Work to complete >> Needed from the entries below: every line that holds the word "Wallpavillon".

Saved entries >>
——
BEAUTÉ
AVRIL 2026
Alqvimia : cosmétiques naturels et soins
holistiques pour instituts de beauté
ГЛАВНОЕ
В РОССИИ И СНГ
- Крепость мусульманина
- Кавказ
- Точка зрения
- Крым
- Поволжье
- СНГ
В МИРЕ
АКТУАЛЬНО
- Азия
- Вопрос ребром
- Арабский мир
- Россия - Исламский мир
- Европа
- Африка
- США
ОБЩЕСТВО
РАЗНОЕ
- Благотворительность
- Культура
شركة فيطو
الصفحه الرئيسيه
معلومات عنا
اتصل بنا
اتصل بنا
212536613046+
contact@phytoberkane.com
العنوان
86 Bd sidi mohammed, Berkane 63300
——
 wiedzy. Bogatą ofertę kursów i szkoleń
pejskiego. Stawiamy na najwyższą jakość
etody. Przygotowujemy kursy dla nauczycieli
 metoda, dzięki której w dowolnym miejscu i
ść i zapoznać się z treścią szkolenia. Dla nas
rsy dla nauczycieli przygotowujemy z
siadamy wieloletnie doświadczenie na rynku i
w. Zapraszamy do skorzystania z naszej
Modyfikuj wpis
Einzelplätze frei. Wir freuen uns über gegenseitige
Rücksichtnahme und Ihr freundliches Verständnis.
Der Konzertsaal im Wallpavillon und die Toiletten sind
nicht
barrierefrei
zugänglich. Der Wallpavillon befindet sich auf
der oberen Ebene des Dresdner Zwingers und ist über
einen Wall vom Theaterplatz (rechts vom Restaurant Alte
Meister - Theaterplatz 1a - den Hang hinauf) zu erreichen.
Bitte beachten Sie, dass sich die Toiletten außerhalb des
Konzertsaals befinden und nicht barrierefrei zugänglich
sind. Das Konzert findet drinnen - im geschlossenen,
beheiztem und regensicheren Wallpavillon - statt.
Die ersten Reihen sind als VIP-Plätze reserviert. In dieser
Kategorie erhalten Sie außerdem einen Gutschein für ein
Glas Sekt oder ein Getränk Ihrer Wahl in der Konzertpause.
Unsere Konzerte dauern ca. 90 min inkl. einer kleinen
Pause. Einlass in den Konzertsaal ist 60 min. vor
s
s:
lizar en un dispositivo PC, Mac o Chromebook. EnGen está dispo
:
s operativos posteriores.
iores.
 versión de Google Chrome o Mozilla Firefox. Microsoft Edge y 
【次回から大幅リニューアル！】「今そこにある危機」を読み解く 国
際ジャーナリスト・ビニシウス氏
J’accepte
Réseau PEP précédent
——
Task output >>
Der Konzertsaal im Wallpavillon und die Toiletten sind
zugänglich. Der Wallpavillon befindet sich auf
beheiztem und regensicheren Wallpavillon - statt.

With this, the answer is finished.